Low Variance Mediocre Player (0.550, 105.0)
Avg. Poss/G (Spread)Defensive Rating
10 (5)56%50%43%37%
20 (10)60%50%41%32%
30 (15)61%50%39%28%
High Variance Mediocre Player (0.480, 105.0)
Avg. Poss/G (Spread)Defensive Rating
10 (5)54%52%40%39%
20 (10)58%49%39%34%
30 (15)60%49%37%31%
These results show that using fewer possessions when you are a bad player means you do not lose as much, a result that follows from The Effect of Controlling Tempo. However, these results are still a bit clouded by the earlier results for mediocre players. Namely, the high variance player generally does better than the low variance player if the defensive rating is 115 (compare the third columns of the two above tables), but the low variance player is slightly better if the defensive rating is 110. Also, why the high variance player apparently does better than the low variance player when he uses only 10 possessions per game and has the same offensive rating as the defense (105) is not known to me. I was simulating 15,000 "games", so artifacts should have died out; plus, I redid it for this odd case and still found this result. Fortunately, the principal result -- that using fewer possessions if you are relatively bad -- still holds.


I generally found what I expected to find with this study, which was that consistently good offensive players "win" more often than inconsistently good offensive players of the same average quality. This conclusion was a bit more murky for players of mediocre offensivly ability, showing some "nonlinear" relationships between floor percentage and winning percentage, where there are points when it pays to be inconsistent and points when it does not pay. This is something that will be explored more as the models improve to account for player interaction.

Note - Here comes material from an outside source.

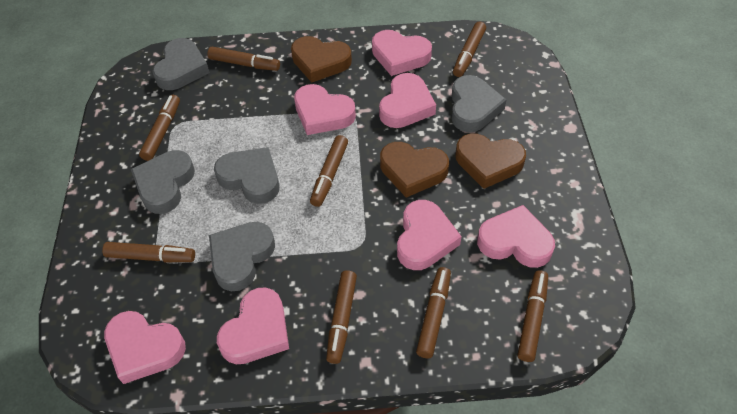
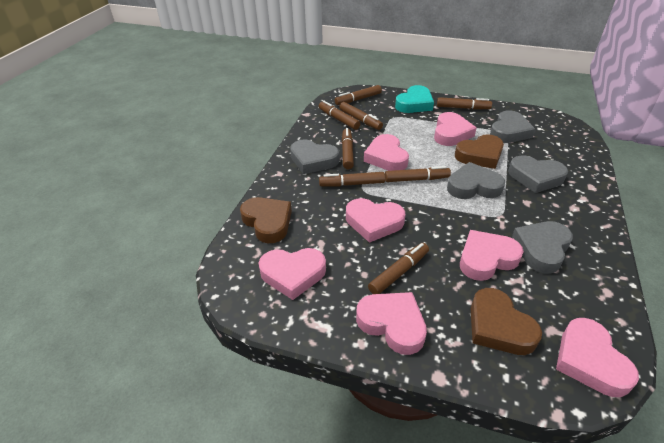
turquoise heart: none = 0 -> [395,85,434,113] = 1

A second conclusion that was also previously suspected was that players who use a lot of possessions and are relatively good offensively do better than if they only used a few possessions. For average players, the number of possessions used per game seems to make little difference. For poor players, it makes sense to use fewer possessions per game.

Winning Percentage Method

The method I chose to evaluate winning percentage for individuals in this case is rather simple, overly simple for some purposes. The method credits a win if the player creates more points (according to methods described in The Fundamentals for Analyzing Basketball) than his team is expected to allow on the three to seven possessions used. Some of the falsehood in this method is that the defense is entirely consistent (which makes players look more extreme than they are, i.e., their winning percentages are farther from 0.500 than they should be), fractions of points are credited when a scoring possession occurs, and we are removing players from the context of a team (which makes players look less extreme than they are). Each of these poor assumptions, however, do not adversely affect the study as I framed it. Since my point was to generally understand the trade-off between two pointers and three pointers and each of the above factors primarily magnify (or lessen) the impact of these effects, I believe the general conclusions that can be drawn are correct.